── Excerpt ──

Progress update, 28 June to 4 July 2014

By Tim Causer, on 4 July 2014

Welcome along to the progress update for the period 28 June to 4 July, during which time TB volunteers have continued to make phenomenal progress.

9,674 manuscripts have now been transcribed or partially-transcribed, which is an increase of 119 on last week’s total. Of these transcripts, 8,895 (92%)are now complete and have been approved, up 256 on this time last week. We continue to close in on the 10,000th edited transcript, and are continuing to thin down the backlog of submitted transcripts – thanks again to all volunteers for bearing with us while we work through them.
The more detailed state of progress is as follows:

Box No. of manuscripts worked on No. of manuscripts in box Completion
Box 1 126 794 15%
Box 2 465 753 61%
Box 5 167 290 57%
Box 15 53 914 6%
Box 18 2 192 1%
Box 27 350 350 100%
Box 29 12 122 9%
Box 31 11 302 3%
Box 34 29 398 7%
Box 35 286 439 65%
Box 36 21 418 2%
Box 37 16 487 3%
Box 38 47 424 11%
Box 39 8 282 2%
Box 41 77 528 13%
Box 42 69 910 7%
Box 44 52 201 25%
Box 50 159 198 79%
Box 51 373 940 39%
Box 57 13 420 3%
Box 62 55 565 9%
Box 70 298 350 85%
Box 71 663 663 100%
Box 72 613 664 92%
Box 73 151 151 100%
Box 79 199 199 100%
Box 95 123 147 83%
Box 96 537 539 99%
Box 97 113 296 38%
Box 98 218 499 43%
Box 100 188 422 42%
Box 107 481 538 89%
Box 115 276 307 89%
Box 116 499 864 57%
Box 117 329 853 38%
Box 118 204 880 23%
Box 119 321 990 23%
Box 121 129 526 23%
Box 122 289 717 39%
Box 139 40 40 100%
Box 150 163 972 16%
Box 169 170 728 23%
Add MSS 537 546 744 73%
Add MSS 538 327 858 38%
Add MSS 539 386 948 40%
Add MSS 541 20 1258 1%
Overall 9,674 25,139 40%

This week, another batch of the British Library’s Bentham manuscripts were uploaded to the Transcription Desk, this time containing Bentham family correspondence for the period 1789 to 1794.  This time was dominated by the start of Bentham’s attempts to have his panopticon prison built, though elsewhere he wrote about the events of the French Revolution, and produced perhaps his most well-known work, An Introduction to the Principles of Morals and Legislation. You can read a fuller description of this material, and access the other available British Library manuscripts as well. Another batch will follow shortly, which will feature Jeremy’s long and dangerous journey to Russia to visit his brother, Samuel. (Thanks to our colleagues at the Digital Archives group of the University of London Computer Centre for getting this material uploaded). We hope that you enjoy exploring these manuscripts!

Thank you, as always, to everyone who has given their time so generously to TB during the past week. It remains as greatly appreciated as always.

───
── Material provided ──

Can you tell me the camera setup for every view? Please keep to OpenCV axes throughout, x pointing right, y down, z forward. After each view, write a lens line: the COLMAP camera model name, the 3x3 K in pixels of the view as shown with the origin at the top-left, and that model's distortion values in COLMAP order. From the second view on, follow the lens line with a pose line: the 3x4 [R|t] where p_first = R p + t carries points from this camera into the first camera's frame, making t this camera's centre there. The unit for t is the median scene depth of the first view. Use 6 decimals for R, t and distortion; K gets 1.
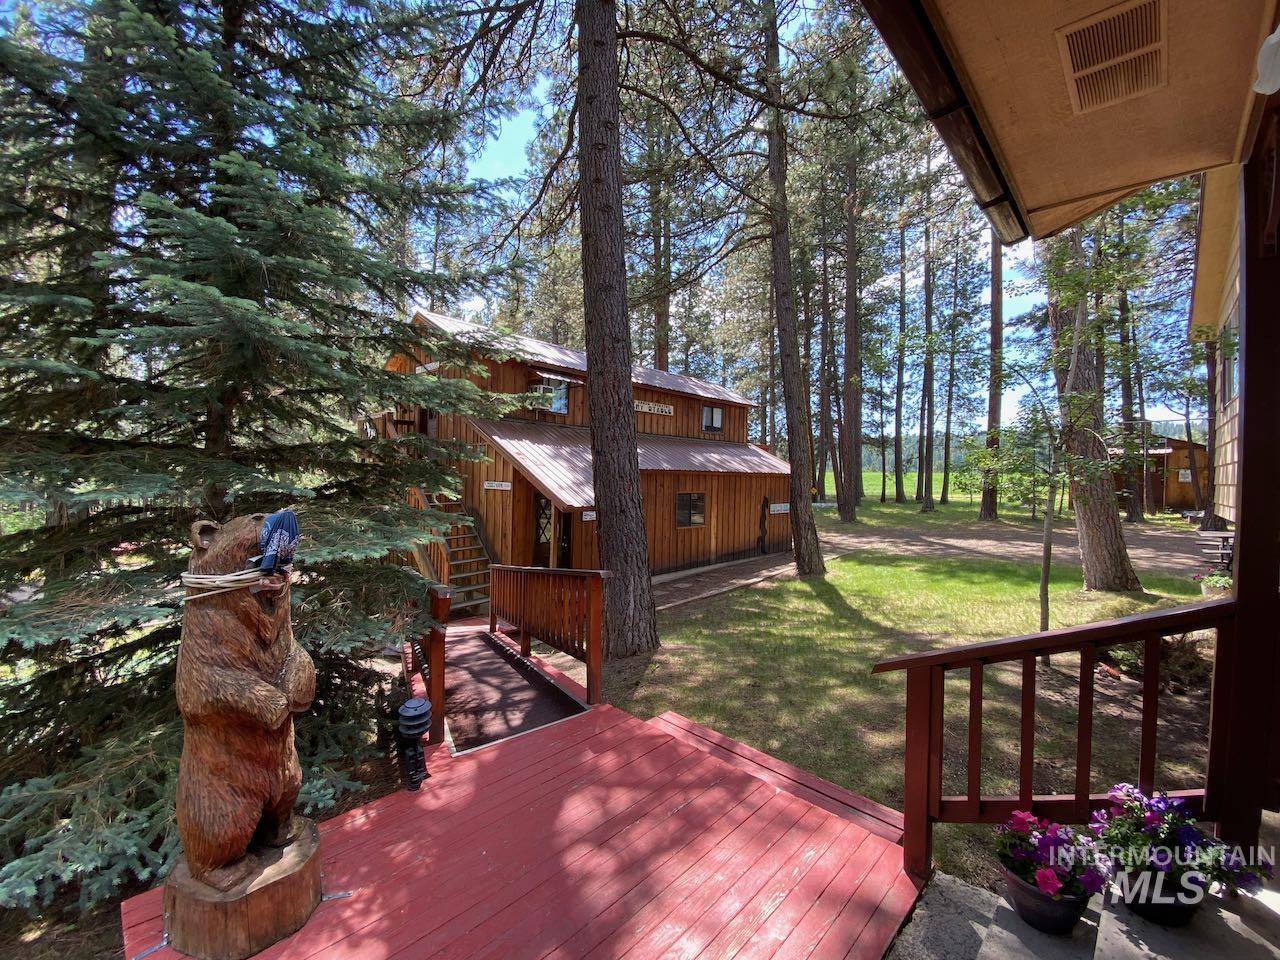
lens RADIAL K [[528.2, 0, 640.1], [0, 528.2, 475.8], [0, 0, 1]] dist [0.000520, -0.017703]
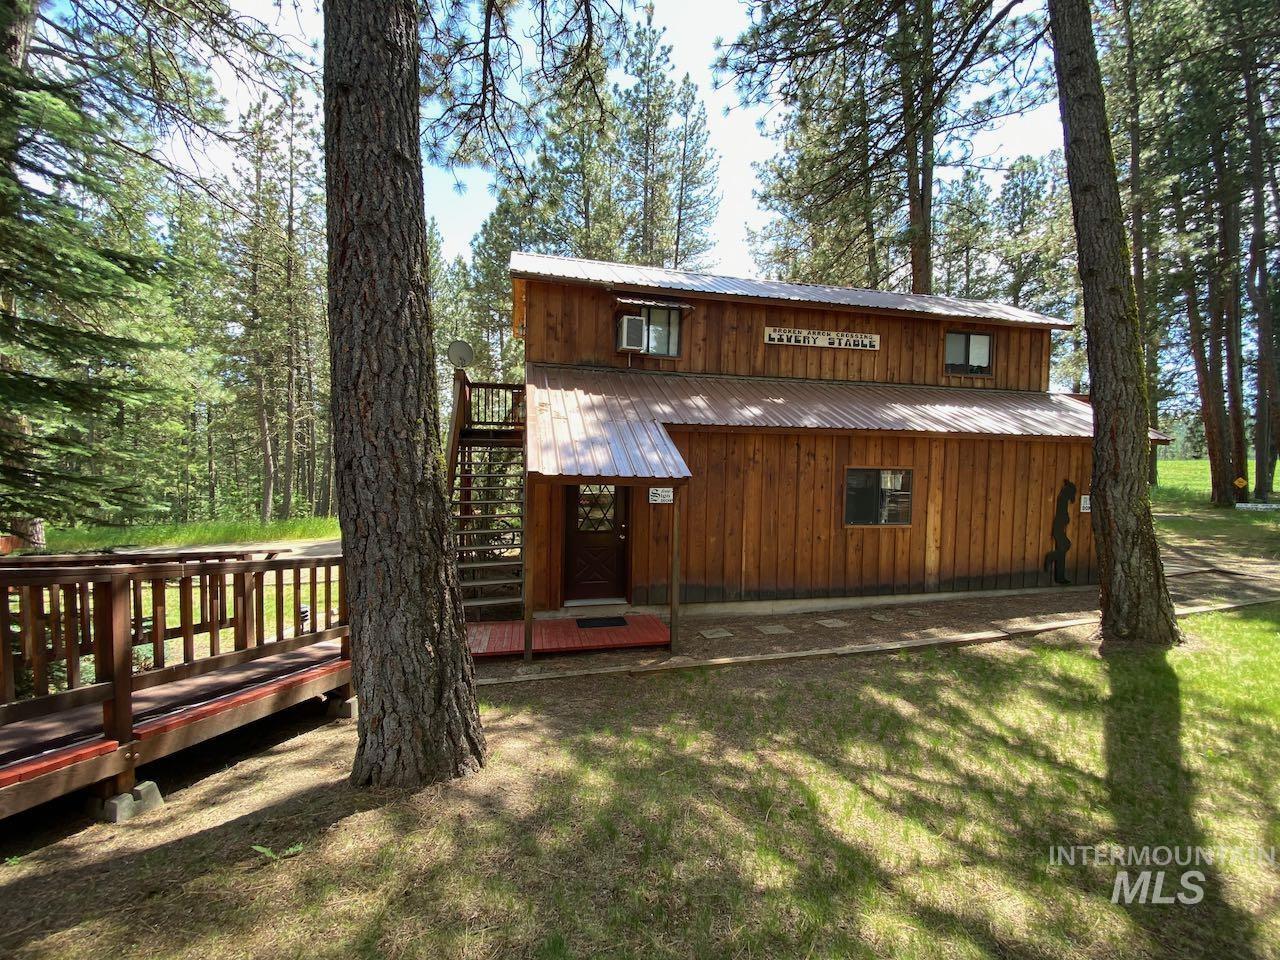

───

▶ Work order: Quote the progress update exactly, between "Progress update, 28" and "make phenomenal progress.", inclusive.

▶ Expected output:
Progress update, 28 June to 4 July 2014

By Tim Causer, on 4 July 2014

Welcome along to the progress update for the period 28 June to 4 July, during which time TB volunteers have continued to make phenomenal progress.